Instead of packing up my classroom, it sits as an abandoned shrine full of half-finished projects with the names of students who will no longer be mine. In August, we will hopefully reenter the shell of a school but only after a with an entire reset button has been pushed. This unknown realm has pushed me into a new fear most of us have been unfamiliar with until now. This time has been so frustrating for those of us that love to move constantly.
This fear is something that reminds me of Sunday’s story of the Ascension. In the time between Jesus rising from the dead and before he ascended into heaven, his disciples waited for Jesus to rescue them as if he was a superhero. They looked to him to figure things out and fix things for them. However, not once in the Gospels did Jesus promise to fix things for us. Instead, he promises to be with us in the midst of those things.

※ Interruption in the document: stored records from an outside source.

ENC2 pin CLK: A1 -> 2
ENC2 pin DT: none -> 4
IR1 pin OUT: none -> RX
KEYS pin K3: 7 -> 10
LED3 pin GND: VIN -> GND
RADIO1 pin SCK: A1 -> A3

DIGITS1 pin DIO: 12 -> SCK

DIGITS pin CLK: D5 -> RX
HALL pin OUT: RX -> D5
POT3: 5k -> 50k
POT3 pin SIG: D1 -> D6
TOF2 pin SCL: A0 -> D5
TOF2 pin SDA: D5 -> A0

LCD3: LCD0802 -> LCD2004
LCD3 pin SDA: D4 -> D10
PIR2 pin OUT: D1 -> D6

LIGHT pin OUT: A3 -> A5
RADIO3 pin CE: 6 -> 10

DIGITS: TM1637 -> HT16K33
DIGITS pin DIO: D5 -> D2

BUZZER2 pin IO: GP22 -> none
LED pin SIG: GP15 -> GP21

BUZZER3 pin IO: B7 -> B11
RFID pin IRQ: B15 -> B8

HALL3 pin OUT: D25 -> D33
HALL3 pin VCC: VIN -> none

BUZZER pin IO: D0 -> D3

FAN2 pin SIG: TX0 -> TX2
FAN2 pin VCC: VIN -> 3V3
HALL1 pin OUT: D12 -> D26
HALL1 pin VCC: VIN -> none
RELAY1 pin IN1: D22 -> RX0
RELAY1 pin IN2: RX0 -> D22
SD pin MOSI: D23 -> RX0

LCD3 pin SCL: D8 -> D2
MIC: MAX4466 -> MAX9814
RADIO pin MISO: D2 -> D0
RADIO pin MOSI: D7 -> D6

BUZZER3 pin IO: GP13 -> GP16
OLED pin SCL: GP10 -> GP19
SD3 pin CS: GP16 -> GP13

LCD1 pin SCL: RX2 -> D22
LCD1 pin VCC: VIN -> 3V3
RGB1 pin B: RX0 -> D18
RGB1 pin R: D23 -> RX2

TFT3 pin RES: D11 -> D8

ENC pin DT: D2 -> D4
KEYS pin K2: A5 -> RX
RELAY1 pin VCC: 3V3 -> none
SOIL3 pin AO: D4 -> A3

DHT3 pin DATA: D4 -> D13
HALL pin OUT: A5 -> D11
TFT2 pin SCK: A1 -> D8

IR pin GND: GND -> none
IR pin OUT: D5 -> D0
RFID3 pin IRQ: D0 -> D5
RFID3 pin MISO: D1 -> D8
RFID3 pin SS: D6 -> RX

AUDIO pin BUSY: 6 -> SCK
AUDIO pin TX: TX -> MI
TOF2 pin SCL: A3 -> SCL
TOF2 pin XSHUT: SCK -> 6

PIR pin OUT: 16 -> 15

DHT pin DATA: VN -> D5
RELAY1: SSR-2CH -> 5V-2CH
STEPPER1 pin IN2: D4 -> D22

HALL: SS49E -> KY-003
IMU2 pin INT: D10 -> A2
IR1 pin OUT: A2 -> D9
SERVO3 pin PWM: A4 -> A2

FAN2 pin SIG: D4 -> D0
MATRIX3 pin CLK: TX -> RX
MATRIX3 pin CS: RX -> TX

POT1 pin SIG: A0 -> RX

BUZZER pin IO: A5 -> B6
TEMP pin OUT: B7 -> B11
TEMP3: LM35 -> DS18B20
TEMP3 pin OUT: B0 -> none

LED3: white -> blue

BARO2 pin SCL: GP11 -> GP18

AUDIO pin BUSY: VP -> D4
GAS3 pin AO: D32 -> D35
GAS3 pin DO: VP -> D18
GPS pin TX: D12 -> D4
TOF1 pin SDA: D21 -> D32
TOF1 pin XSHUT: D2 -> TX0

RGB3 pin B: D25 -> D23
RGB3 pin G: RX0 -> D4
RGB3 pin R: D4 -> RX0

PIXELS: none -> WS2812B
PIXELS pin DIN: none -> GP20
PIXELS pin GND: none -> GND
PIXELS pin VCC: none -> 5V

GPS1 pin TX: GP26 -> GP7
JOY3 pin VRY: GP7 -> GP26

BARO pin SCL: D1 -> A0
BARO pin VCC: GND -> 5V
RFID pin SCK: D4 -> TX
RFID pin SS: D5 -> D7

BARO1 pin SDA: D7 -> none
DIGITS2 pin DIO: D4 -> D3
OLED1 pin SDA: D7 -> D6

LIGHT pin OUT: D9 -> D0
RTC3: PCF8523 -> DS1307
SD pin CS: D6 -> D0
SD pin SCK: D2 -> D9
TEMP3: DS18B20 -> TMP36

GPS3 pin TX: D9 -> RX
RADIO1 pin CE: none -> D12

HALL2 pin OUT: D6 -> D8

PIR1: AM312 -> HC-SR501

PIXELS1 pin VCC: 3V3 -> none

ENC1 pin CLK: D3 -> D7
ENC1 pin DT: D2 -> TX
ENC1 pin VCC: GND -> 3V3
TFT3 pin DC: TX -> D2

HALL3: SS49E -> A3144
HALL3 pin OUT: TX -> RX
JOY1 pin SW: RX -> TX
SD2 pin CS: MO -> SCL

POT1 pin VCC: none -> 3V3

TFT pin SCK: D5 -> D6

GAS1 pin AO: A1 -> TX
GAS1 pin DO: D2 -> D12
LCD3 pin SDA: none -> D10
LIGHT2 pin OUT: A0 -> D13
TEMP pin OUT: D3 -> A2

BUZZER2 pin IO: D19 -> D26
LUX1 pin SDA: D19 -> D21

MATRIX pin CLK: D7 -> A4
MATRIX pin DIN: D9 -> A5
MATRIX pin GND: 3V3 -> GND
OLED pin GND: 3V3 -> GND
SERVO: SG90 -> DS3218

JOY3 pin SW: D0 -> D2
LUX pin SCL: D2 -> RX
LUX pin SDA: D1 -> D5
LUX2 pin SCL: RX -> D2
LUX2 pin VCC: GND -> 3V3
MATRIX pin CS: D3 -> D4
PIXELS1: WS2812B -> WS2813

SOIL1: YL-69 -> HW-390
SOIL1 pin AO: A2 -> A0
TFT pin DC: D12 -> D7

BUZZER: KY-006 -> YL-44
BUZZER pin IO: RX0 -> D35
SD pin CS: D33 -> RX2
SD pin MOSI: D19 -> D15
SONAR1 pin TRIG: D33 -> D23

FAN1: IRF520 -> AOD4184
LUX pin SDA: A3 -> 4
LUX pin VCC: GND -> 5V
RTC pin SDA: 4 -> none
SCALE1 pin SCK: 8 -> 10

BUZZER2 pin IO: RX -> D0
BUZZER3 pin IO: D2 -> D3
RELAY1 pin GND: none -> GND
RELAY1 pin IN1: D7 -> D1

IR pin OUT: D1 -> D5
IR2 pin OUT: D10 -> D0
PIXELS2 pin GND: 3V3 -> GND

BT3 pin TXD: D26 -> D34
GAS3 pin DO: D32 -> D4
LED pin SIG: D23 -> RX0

The Ascension shows Jesus leaving the disciples, but only in flesh. More importantly, his returning to heaven demonstrated faith in God to the disciples. He was no longer physically present with them. Together with God they can do what Jesus did, now that he is not here in body. Jesus led them by example and helped his disciples to find the faith. By leaving his disciples only in flesh, he shifted from a superhero to the God they needed to trust their faith in – the faith that took away all their fear.
As we read in Chapter 28 of Matthew’s Gospel, Jesus says, “And surely, I am with you always, to the very end of the age.”